● EXERCISE REQUIREMENTS: Restate each line below word for word, skipping every picture.

● DATASET RECORDS:
>>>>>
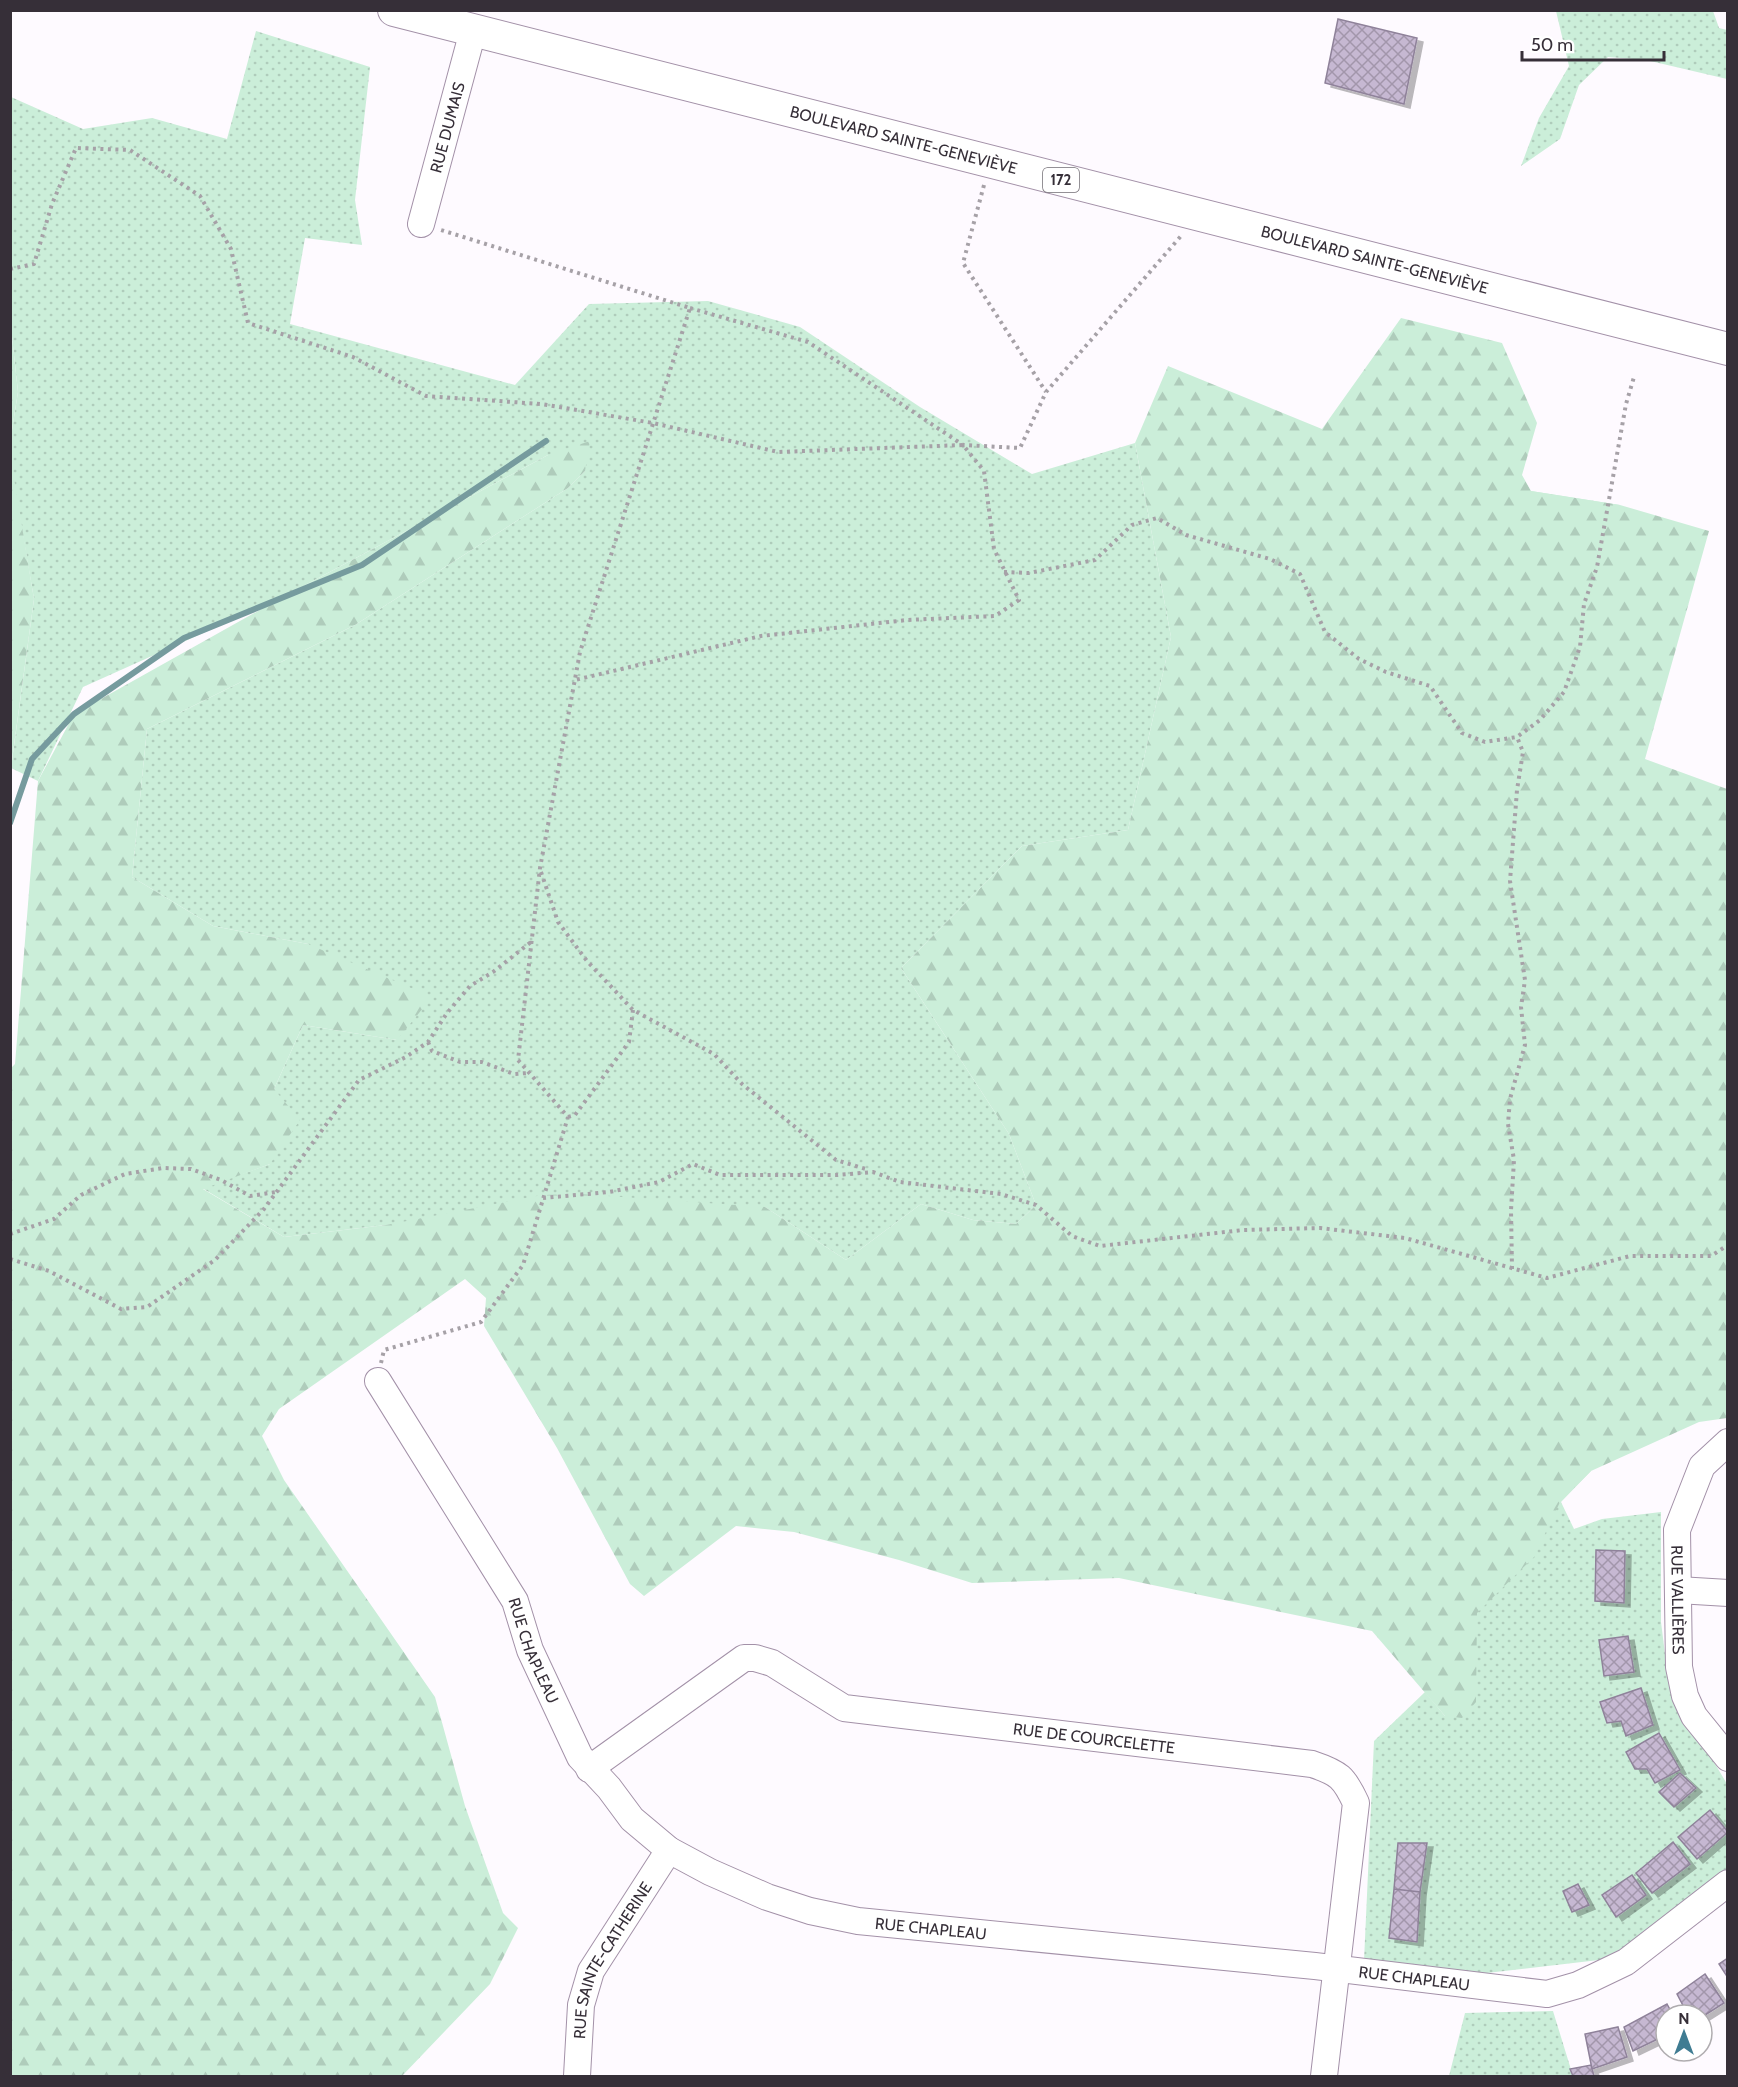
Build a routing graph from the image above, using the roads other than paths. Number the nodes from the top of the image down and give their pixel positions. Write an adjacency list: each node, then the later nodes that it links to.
1 (394, 10): 2 (main road, BOULEVARD SAINTE-GENEVIÈVE / 172)
2 (473, 31): 3 (street, RUE DUMAIS); 4 (main road, BOULEVARD SAINTE-GENEVIÈVE / 172)
3 (422, 224)
4 (1728, 349)
5 (378, 1381): 10 (street, RUE CHAPLEAU)
6 (1728, 1442): 7 (street, RUE VALLIÈRES)
7 (1678, 1590): 8 (street); 9 (street, RUE VALLIÈRES)
8 (1728, 1593)
9 (1728, 1758)
10 (589, 1769): 11 (street, RUE CHAPLEAU); 13 (street, RUE DE COURCELETTE)
11 (669, 1850): 13 (street, RUE CHAPLEAU); 14 (street, RUE SAINTE-CATHERINE)
12 (1728, 1883): 13 (street, RUE CHAPLEAU)
13 (1335, 1969): 15 (street, RUE DE COURCELETTE)
14 (577, 2076)
15 (1324, 2076)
<<<<<
● SOLUTION TO THIS EXERCISE:
Build a routing graph from the image above, using the roads other than paths. Number the nodes from the top of the image down and give their pixel positions. Write an adjacency list: each node, then the later nodes that it links to.
1 (394, 10): 2 (main road, BOULEVARD SAINTE-GENEVIÈVE / 172)
2 (473, 31): 3 (street, RUE DUMAIS); 4 (main road, BOULEVARD SAINTE-GENEVIÈVE / 172)
3 (422, 224)
4 (1728, 349)
5 (378, 1381): 10 (street, RUE CHAPLEAU)
6 (1728, 1442): 7 (street, RUE VALLIÈRES)
7 (1678, 1590): 8 (street); 9 (street, RUE VALLIÈRES)
8 (1728, 1593)
9 (1728, 1758)
10 (589, 1769): 11 (street, RUE CHAPLEAU); 13 (street, RUE DE COURCELETTE)
11 (669, 1850): 13 (street, RUE CHAPLEAU); 14 (street, RUE SAINTE-CATHERINE)
12 (1728, 1883): 13 (street, RUE CHAPLEAU)
13 (1335, 1969): 15 (street, RUE DE COURCELETTE)
14 (577, 2076)
15 (1324, 2076)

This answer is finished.